The exhibition, Women Seeing Women, asks some interesting questions, without offering a definitive answer. How do women see? Do they see women differently than men do? Is there a female gaze? Presented by Staley-Wise Gallery in conjunction with the Magnum Photo cooperative, the exhibition features documentary photography from renowned Magnum photographers like Susan Meiselas and Eve Arnold, alongside images from veteran photographers native to the fields of editorial and advertising, including Ellen Von Unwerth and Deborah Turbeville.

Both documentary work featuring unknown female subjects and commercial work highlighting celebrities and models are on view, including images of Sophia Loren, Marilyn Monroe, Rihanna, and Coco Chanel to name a few. However, an equally compelling work by Magnum photographer, Diana Markosian, is featured at the entryway to the gallery. It offers a stunning image of a young girl submerged in a swimming pool. Her contemplative face rests on her elbow at the edge of the pool, and the bottom edge of the image frame. Blue water wafts off into the distance behind her, filling the majority of the photograph. There is a beauty to the girl, however, it is clear that this is not an advertisement or fashion image. The only insight into the 15-year-old’s expression comes from wall text, informing viewers that the young woman is a refugee from Iraq who crossed the Mediterranean to Turkey sitting on the edge of a packed small rubber boat. She is now in Germany taking swimming lessons to overcome her fear of water.

A pair of images by Susan Meiselas and Ellen Von Unwerth, both headshots of women wearing masks, speak of fashion in vastly different contexts. Meiselas’ work captures a traditional Indian dance mask in 1970s Nicaragua, while Von Unwerth’s image, from VOGUE UK, features model Nadja Auermann in Paris wearing a provocative embroidered black mask, lips parted and marked with dark lipstick. These two images seem to speak most directly to what Women Seeing Women may be trying to reveal about women who photograph women; a respect for the complex and mysterious inner life of individual women.

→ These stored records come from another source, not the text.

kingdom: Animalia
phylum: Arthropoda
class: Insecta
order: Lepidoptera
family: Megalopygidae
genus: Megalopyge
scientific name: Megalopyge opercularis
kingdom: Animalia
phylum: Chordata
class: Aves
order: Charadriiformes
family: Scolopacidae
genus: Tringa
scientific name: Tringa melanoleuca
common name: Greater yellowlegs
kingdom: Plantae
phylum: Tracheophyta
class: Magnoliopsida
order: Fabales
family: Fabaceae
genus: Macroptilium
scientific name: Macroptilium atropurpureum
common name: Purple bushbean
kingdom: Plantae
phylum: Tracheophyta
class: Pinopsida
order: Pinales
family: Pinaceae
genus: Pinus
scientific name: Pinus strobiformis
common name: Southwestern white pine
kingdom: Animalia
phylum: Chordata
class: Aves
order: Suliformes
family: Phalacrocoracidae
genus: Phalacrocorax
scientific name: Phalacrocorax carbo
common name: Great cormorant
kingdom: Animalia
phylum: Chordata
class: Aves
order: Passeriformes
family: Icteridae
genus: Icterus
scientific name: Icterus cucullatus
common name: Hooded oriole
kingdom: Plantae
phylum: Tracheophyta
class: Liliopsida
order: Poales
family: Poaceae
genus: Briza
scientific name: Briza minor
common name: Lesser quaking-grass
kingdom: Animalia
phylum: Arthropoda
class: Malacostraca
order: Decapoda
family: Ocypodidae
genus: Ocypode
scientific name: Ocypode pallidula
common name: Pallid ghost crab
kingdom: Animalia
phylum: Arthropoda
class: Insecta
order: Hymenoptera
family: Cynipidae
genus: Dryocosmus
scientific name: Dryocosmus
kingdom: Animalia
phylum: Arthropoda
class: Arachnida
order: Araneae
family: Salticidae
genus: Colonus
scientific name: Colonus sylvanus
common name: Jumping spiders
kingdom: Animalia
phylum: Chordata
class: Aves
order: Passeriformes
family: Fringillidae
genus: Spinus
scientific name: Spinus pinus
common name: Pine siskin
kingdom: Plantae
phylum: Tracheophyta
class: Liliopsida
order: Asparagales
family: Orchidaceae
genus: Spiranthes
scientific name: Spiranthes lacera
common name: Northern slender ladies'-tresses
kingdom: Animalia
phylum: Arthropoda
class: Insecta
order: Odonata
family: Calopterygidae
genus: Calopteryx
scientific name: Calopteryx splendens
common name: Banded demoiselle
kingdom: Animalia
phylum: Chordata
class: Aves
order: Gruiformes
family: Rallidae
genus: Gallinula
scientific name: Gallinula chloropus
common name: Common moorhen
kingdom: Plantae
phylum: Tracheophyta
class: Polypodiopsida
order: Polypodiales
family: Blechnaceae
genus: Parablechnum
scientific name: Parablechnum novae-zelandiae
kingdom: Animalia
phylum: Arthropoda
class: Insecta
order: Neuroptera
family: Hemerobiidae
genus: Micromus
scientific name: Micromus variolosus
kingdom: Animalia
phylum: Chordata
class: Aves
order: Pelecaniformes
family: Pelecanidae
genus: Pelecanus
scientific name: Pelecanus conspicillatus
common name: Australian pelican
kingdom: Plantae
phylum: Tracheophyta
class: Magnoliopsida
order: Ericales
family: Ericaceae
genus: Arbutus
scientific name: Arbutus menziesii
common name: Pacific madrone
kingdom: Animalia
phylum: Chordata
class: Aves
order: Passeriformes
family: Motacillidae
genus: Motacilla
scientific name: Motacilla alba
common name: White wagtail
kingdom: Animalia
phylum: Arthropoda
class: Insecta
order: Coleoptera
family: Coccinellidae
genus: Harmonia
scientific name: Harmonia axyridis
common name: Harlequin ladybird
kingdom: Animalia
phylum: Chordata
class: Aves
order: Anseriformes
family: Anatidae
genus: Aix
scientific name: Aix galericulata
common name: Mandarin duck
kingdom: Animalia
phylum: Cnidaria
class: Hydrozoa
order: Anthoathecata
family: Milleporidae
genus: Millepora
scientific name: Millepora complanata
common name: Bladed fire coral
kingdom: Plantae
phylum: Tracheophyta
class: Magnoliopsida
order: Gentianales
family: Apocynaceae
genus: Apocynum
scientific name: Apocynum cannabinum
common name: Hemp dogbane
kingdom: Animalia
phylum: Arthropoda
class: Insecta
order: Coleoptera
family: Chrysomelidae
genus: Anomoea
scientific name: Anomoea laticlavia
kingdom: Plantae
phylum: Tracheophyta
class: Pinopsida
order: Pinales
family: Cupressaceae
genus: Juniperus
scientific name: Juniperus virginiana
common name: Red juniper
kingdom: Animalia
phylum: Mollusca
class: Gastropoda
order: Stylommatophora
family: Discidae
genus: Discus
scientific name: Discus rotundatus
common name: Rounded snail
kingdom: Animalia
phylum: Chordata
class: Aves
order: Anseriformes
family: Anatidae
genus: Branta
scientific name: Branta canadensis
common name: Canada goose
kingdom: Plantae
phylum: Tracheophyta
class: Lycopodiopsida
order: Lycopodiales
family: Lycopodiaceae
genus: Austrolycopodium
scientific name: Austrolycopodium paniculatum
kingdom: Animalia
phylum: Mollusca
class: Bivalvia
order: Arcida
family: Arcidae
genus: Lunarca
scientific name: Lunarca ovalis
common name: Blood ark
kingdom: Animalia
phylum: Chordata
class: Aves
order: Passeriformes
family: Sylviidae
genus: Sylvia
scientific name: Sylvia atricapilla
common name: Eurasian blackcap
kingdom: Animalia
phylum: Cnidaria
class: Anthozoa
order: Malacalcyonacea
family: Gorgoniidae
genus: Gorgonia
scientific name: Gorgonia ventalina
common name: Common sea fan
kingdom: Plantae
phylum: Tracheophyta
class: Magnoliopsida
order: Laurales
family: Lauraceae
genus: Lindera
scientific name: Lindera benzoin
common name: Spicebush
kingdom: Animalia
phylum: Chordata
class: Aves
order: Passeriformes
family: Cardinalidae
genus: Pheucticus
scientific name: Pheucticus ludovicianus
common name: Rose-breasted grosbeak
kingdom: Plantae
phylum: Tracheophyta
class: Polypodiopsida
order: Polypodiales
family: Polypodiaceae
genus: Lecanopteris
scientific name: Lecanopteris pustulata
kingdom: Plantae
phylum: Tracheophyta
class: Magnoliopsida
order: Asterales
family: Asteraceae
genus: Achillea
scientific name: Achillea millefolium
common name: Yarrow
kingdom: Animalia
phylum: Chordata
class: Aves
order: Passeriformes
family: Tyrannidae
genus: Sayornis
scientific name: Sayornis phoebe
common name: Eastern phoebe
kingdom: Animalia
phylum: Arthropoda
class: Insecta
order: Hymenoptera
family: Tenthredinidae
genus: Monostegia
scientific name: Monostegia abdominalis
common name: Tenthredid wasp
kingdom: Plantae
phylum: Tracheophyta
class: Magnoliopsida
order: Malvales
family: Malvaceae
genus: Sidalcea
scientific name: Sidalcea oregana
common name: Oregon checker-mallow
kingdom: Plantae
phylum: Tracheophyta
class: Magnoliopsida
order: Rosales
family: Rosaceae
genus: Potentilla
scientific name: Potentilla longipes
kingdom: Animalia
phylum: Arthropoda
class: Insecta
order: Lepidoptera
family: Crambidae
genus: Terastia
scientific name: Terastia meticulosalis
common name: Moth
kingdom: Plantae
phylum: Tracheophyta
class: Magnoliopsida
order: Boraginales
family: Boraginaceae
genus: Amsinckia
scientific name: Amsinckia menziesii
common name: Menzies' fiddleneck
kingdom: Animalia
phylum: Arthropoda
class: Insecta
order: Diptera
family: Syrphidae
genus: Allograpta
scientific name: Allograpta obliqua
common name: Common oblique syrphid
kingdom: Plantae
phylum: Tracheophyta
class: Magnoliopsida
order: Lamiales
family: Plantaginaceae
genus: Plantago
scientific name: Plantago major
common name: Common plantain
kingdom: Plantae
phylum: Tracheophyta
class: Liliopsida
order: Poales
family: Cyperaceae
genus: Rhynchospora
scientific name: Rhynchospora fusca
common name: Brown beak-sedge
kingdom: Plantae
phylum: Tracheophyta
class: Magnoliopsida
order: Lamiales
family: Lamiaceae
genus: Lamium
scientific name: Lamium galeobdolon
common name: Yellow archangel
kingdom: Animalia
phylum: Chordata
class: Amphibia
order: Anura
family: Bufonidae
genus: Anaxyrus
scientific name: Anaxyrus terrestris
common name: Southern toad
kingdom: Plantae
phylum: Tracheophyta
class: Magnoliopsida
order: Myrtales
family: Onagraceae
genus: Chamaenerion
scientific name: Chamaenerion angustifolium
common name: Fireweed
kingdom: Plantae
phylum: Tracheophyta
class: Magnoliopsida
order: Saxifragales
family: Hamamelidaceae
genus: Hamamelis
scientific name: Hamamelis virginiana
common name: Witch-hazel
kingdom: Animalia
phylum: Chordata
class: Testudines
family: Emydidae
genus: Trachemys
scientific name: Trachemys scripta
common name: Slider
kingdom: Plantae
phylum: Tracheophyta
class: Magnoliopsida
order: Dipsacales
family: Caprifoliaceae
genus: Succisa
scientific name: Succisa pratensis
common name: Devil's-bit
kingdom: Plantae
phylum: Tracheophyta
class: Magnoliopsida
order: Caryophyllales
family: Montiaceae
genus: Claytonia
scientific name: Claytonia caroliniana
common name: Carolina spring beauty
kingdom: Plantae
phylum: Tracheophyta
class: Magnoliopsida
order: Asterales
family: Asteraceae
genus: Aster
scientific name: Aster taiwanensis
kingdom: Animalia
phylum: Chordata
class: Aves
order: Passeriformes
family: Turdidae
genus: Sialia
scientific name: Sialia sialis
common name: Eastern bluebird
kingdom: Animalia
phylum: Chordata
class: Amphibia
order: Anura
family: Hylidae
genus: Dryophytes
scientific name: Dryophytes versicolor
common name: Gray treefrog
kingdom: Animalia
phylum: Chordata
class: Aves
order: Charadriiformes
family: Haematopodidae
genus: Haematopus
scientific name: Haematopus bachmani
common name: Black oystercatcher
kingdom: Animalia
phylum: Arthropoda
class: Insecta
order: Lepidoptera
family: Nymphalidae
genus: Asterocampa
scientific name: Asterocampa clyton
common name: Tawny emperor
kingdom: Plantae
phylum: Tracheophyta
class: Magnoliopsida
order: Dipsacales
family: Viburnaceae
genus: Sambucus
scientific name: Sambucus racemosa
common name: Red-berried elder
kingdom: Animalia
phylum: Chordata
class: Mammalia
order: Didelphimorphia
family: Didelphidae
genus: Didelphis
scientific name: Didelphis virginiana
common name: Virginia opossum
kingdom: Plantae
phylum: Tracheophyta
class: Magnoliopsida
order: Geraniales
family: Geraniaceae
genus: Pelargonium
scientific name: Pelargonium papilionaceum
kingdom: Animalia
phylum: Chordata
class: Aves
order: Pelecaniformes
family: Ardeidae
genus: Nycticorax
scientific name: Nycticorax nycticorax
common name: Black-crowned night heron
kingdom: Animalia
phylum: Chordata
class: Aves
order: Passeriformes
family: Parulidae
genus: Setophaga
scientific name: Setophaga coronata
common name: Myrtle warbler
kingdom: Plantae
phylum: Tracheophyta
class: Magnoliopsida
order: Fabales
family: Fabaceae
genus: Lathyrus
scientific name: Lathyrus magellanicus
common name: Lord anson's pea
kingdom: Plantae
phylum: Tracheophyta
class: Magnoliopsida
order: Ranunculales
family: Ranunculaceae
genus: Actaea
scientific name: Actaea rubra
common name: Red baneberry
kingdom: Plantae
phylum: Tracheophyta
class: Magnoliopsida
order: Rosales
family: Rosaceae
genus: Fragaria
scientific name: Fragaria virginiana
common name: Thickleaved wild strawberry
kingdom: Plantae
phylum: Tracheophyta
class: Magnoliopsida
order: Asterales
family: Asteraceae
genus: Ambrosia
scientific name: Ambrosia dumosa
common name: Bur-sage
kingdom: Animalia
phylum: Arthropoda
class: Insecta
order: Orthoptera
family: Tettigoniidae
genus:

Two images from a series by Magnum photographer Alessandra Sanguinetti published in book form as The Adventures of Guille and Belinda and the Enigmatic Meaning of their Dreams document the imagination of two teenage girls playing in the countryside. The specific games and stories they create are unknown to the viewer, but it is clear the images are about the creation of amusement outside the context of cell phones, computers, city life, or television.

In a section within the exhibition where visitors can browse more than a dozen books by female photographers, Sanguinetti’s book and two books by legendary fashion photographer Deborah Turbeville also speak to a mysterious private life beyond the surface presentation of women and girls. In fact, a walk through the exhibition reveals nothing of the interiority of the private life of any of the women on view. If anything, it vehemently announces that women are not monolithic, despite what images may show us.